WeeklyWorker

10.10.1996

Arbitrary ages

Recent articles and letters in the Weekly Worker on the arbitrary nature of ‘ages of consent’ brought to mind an incident which occurred while I was in Boston, USA earlier this year. The ‘Just say no’ bandwagon has been rolling there quite some time. The campaign to stop under-age drinking had reached fever pitch.

A teenage birthday party was in full swing - the parents were present. The ‘grown-ups’ were allowed to drink, but not the teenagers. Despite the best efforts of the oldies to keep the naughty teenagers away from the bar, they were still managing to get cans.
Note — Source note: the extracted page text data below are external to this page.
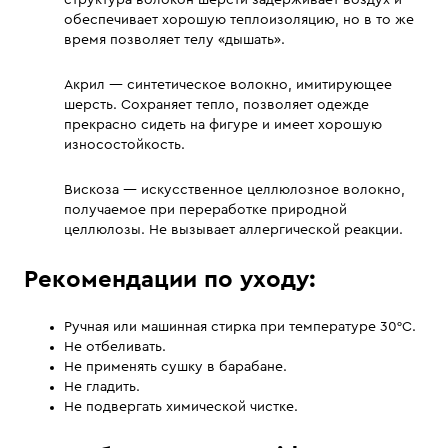
структура волокон шерсти задерживает воздух и
обеспечивает хорошую теплоизоляцию, но в то же
время позволяет телу «дышать».
Акрил — синтетическое волокно, имитирующее
шерсть. Сохраняет тепло, позволяет одежде
прекрасно сидеть на фигуре и имеет хорошую
износостойкость.
Вискоза — искусственное целлюлозное волокно,
получаемое при переработке природной
целлюлозы. Не вызывает аллергической реакции.
Рекомендации по уходу:
Ручная или машинная стирка при температуре 30°С.
Не отбеливать.
Не применять сушку в барабане.
Не гладить.
Не подвергать химической чистке.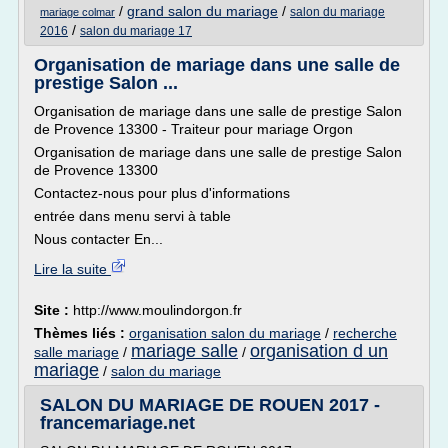
/
grand salon du mariage
/
salon du mariage
mariage colmar
/
2016
salon du mariage 17
Organisation de mariage dans une salle de
prestige Salon ...
Organisation de mariage dans une salle de prestige Salon
de Provence 13300 - Traiteur pour mariage Orgon
Organisation de mariage dans une salle de prestige Salon
de Provence 13300
Contactez-nous pour plus d'informations
entrée dans menu servi à table
Nous contacter En...
Lire la suite
Site :
http://www.moulindorgon.fr
Thèmes liés :
organisation salon du mariage
/
recherche
mariage salle
organisation d un
salle mariage
/
/
mariage
/
salon du mariage
SALON DU MARIAGE DE ROUEN 2017 -
francemariage.net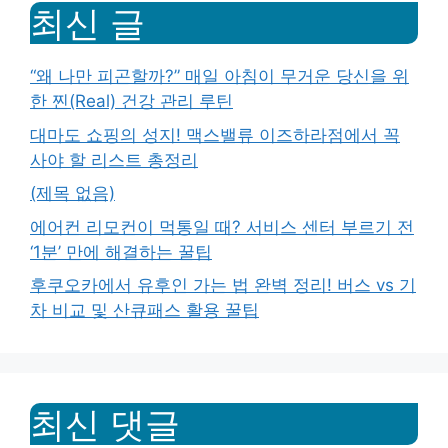
최신 글
“왜 나만 피곤할까?” 매일 아침이 무거운 당신을 위
한 찐(Real) 건강 관리 루틴
대마도 쇼핑의 성지! 맥스밸류 이즈하라점에서 꼭
사야 할 리스트 총정리
(제목 없음)
에어컨 리모컨이 먹통일 때? 서비스 센터 부르기 전
‘1분’ 만에 해결하는 꿀팁
후쿠오카에서 유후인 가는 법 완벽 정리! 버스 vs 기
차 비교 및 산큐패스 활용 꿀팁
최신 댓글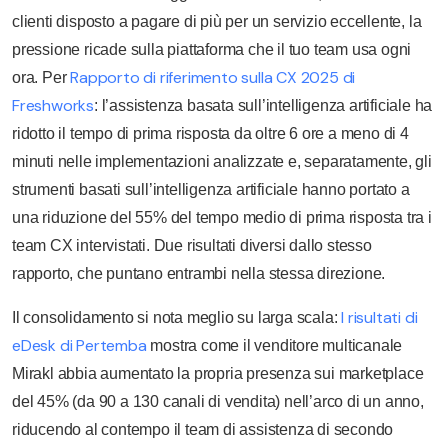
clienti disposto a pagare di più per un servizio eccellente, la
pressione ricade sulla piattaforma che il tuo team usa ogni
Rapporto di riferimento sulla CX 2025 di
ora. Per
Freshworks
: l’assistenza basata sull’intelligenza artificiale ha
ridotto il tempo di prima risposta da oltre 6 ore a meno di 4
minuti nelle implementazioni analizzate e, separatamente, gli
strumenti basati sull’intelligenza artificiale hanno portato a
una riduzione del 55% del tempo medio di prima risposta tra i
team CX intervistati. Due risultati diversi dallo stesso
rapporto, che puntano entrambi nella stessa direzione.
I risultati di
Il consolidamento si nota meglio su larga scala:
eDesk di Pertemba
mostra come il venditore multicanale
Mirakl abbia aumentato la propria presenza sui marketplace
del 45% (da 90 a 130 canali di vendita) nell’arco di un anno,
riducendo al contempo il team di assistenza di secondo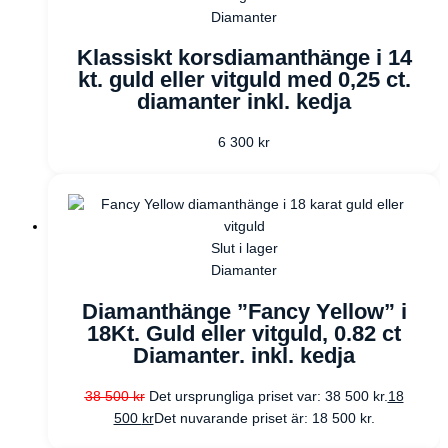
Diamanter
Klassiskt korsdiamanthänge i 14
kt. guld eller vitguld med 0,25 ct.
diamanter inkl. kedja
6 300
kr
Slut i lager
Diamanter
Diamanthänge ”Fancy Yellow” i
18Kt. Guld eller vitguld, 0.82 ct
Diamanter. inkl. kedja
38 500
kr
Det ursprungliga priset var: 38 500 kr.
18
500
kr
Det nuvarande priset är: 18 500 kr.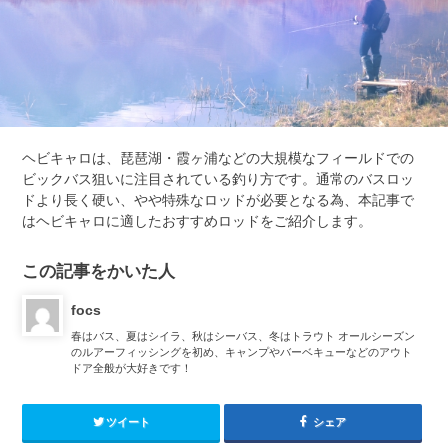
ヘビキャロは、琵琶湖・霞ヶ浦などの大規模なフィールドでの
ビックバス狙いに注目されている釣り方です。通常のバスロッ
ドより長く硬い、やや特殊なロッドが必要となる為、本記事で
はヘビキャロに適したおすすめロッドをご紹介します。
この記事をかいた人
focs
春はバス、夏はシイラ、秋はシーバス、冬はトラウト オールシーズン
のルアーフィッシングを初め、キャンプやバーベキューなどのアウト
ドア全般が大好きです！
ツイート
シェア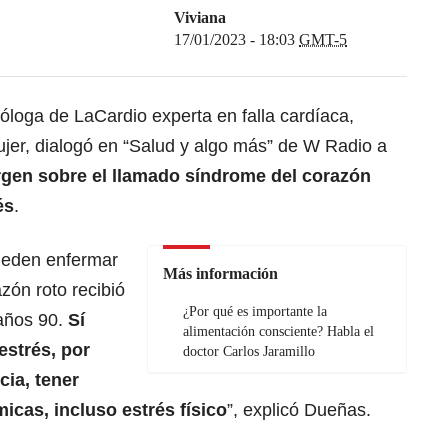
Viviana
17/01/2023 - 18:03
GMT-5
óloga de LaCardio experta en falla cardíaca,
mujer, dialogó en “Salud y algo más” de W Radio a
gen sobre el llamado síndrome del corazón
és
.
ueden enfermar
Más información
zón roto recibió
¿Por qué es importante la
 años 90.
Sí
alimentación consciente? Habla el
estrés, por
doctor Carlos Jaramillo
cia, tener
icas, incluso estrés físico
”, explicó Dueñas.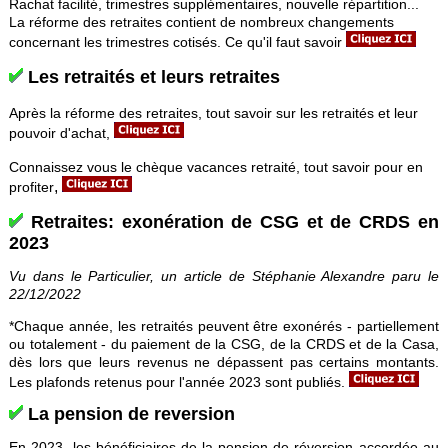
Rachat facilité, trimestres supplémentaires, nouvelle répartition...
La réforme des retraites contient de nombreux changements
concernant les trimestres cotisés.
Ce qu'il faut savoir
Les retraités et leurs retraites
Après la réforme des retraites, tout savoir sur les retraités et leur
pouvoir d'achat,
Connaissez vous le chèque vacances retraité, tout savoir pour en
,
profiter
Retraites: exonération de CSG et de CRDS en
2023
Vu dans le Particulier, un article de Stéphanie Alexandre paru le
22/12/2022
*Chaque
année, les retraités peuvent être exonérés
-
partiellement
ou
totalement
-
du paiement de
la CSG,
de la
CRDS
et de
la Casa,
dès lors que leurs revenus
ne
dépassent pas certains montants.
Les plafonds retenus pour l'année
2023
sont
publiés.
La pension de reversion
En 2023, les bénéficiaires de la pension de réversion accordée au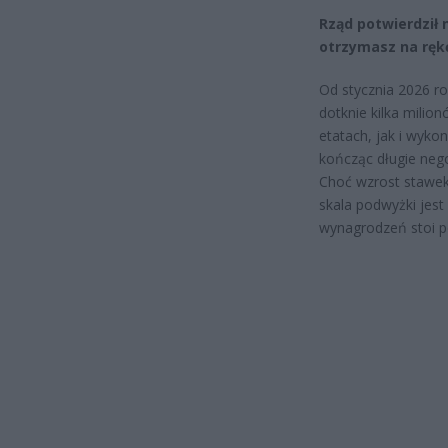
Rząd potwierdził 
otrzymasz na ręk
Od stycznia 2026 r
dotknie kilka mili
etatach, jak i wyko
kończąc długie neg
Choć wzrost stawek 
skala podwyżki jest
wynagrodzeń stoi p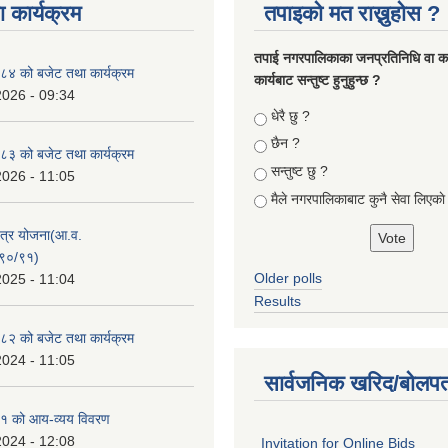
 कार्यक्रम
तपाइको मत राख्नुहोस ?
तपा‌ई नगरपालिकाका जनप्रतिनिधि वा कर्
४ को बजेट तथा कार्यक्रम
कार्यबाट सन्तुष्ट हुनुहुन्छ ?
2026 - 09:34
Choices
धेरै छु ?
छैन ?
३ को बजेट तथा कार्यक्रम
सन्तुष्ट छु ?
2026 - 11:05
मैले नगरपालिकाबाट कुनै सेवा लिएकाे
क्षेत्र योजना(आ.व.
९०/९१)
Older polls
2025 - 11:04
Results
२ को बजेट तथा कार्यक्रम
2024 - 11:05
सार्वजनिक खरिद/बोलपत
१ को आय-व्यय विवरण
2024 - 12:08
Invitation for Online Bids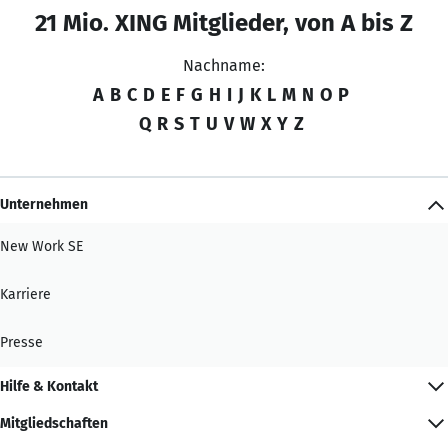
21 Mio. XING Mitglieder, von A bis Z
Nachname:
A
B
C
D
E
F
G
H
I
J
K
L
M
N
O
P
Q
R
S
T
U
V
W
X
Y
Z
Unternehmen
New Work SE
Karriere
Presse
Hilfe & Kontakt
Mitgliedschaften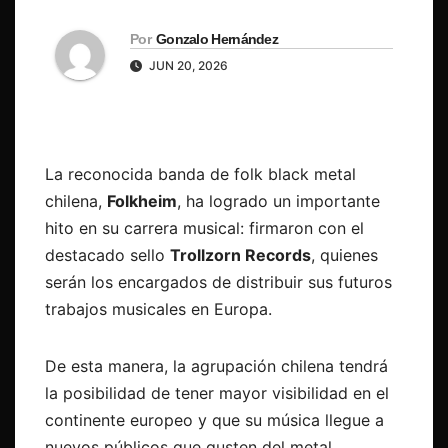
Por
Gonzalo Hernández
JUN 20, 2026
La reconocida banda de folk black metal
chilena,
Folkheim
, ha logrado un importante
hito en su carrera musical: firmaron con el
destacado sello
Trollzorn Records
, quienes
serán los encargados de distribuir sus futuros
trabajos musicales en Europa.
De esta manera, la agrupación chilena tendrá
la posibilidad de tener mayor visibilidad en el
continente europeo y que su música llegue a
nuevos públicos que gusten del metal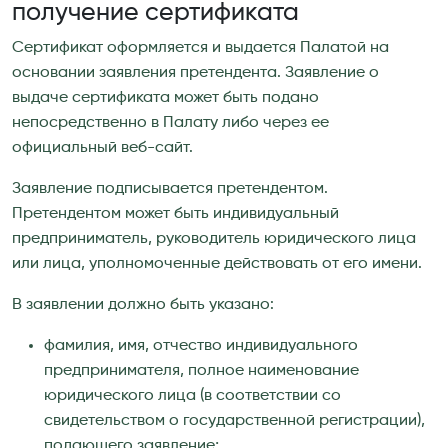
получение сертификата
Сертификат оформляется и выдается Палатой на
основании заявления претендента. Заявление о
выдаче сертификата может быть подано
непосредственно в Палату либо через ее
официальный веб-сайт.
Заявление подписывается претендентом.
Претендентом может быть индивидуальный
предприниматель, руководитель юридического лица
или лица, уполномоченные действовать от его имени.
В заявлении должно быть указано:
фамилия, имя, отчество индивидуального
предпринимателя, полное наименование
юридического лица (в соответствии со
свидетельством о государственной регистрации),
подающего заявление;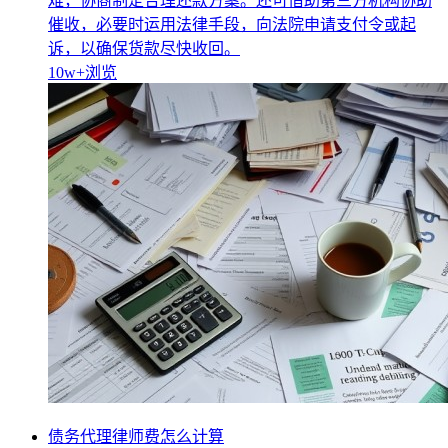
难，协商制定合理还款方案。还可借助第三方机构协助
催收，必要时运用法律手段，向法院申请支付令或起
诉，以确保货款尽快收回。
10w+
浏览
债务代理律师费怎么计算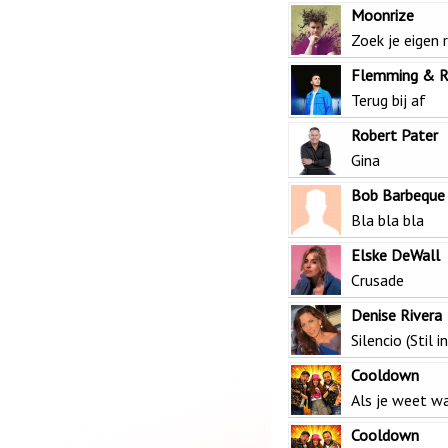
Moonrize
Zoek je eigen 
Flemming & R
Terug bij af
Robert Pater
Gina
Bob Barbeque 
Bla bla bla
Elske DeWall
Crusade
Denise Rivera
Silencio (Stil in
Cooldown
Als je weet wa
Cooldown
The spirits had been locked up.

One of the youths, at 2am in the morning and quite drunk, decides to get in his car and drive home. He hits a tree and is killed. The local press has a field day - “Killed by under-age drinking!” and “Let this be a lesson to all you young people”, etc. Worse, the family of the dead youth then press for charges of murder against the parents of the boy whose party it was. They were aiding and abetting under-age drinking, and had contributed to or caused the death of the lad. In every way they were branded as abusers and perverts.

The boy was 19, as were his mates - the youngest were 18. You have to be 21 in theory to drink in this state. That the death is tragic is undoubtedly true, but the hysteria and witch hunting about ‘under-age’ was clearly demonstrated, since of course you can drink in Britain quite legally at 18.

I say theoretically you can drink at 21 - in reality it’s not as easy as that. We went to the Cheers pub and, dodging the crowds, I got to the bar first and asked for a round of drinks. “Who is it for?” Well, for me. “Yes, but who else is it for? I need to see them,” the barperson explained. OK, I say, that’s my party over there.  Looking them over, she then says: “Do you have ID?” (the youngest person in the party is 23). No. “Are you all over 30?” she then asked to my amazement. If you cannot prove you are 21, you have to look over 30.

It got worse in the supermarket. My son-in-law had dragged a huge pile of cans to the check-out. He is 26, but no ID in the supermarket means you have to look 40 before they’ll serve you.

The point is: it just goes to show how stupid these ‘ages of consent’ laws are. In more enlightened times a legal committee was set up to consider lowering the age of consent to 14. Lord Denning commented that whatever it was, it should be more than 54 because he was 54. All these people going on about who is old enough to have sex or drink make sure they are past the barrier themselves.

I always find they are counterproductive anyway. I was 14 when I started going to boozers, because I wanted to be grown up - most teenagers do the same here. But in Holland where you can drink at 14, the kids do not generally - and at discos more often than not, you see them drinking Coke or Fanta, because drinking alcohol is no big deal. I guess the same might be true of sex. In Holland, the age of consent is 12: about 10% of people between the age of 11 and 15 engage in it. Here the age is 16: about 23% of people in the same age group engage in it. Most parts of the USA it is 18 or 21: about 34% of people in that age group engage in it. There must be something in the human make-up that says, ‘If someone tells me I cannot do it, I’m damn well going to show you I can’.

Of course, it could be as the old Yorkshire saying goes - ‘If god made owt better he kept it for himself’ - and, that being the case, it is highly unlikely anyone is just going to keep sitting on it once they knew what it’s for.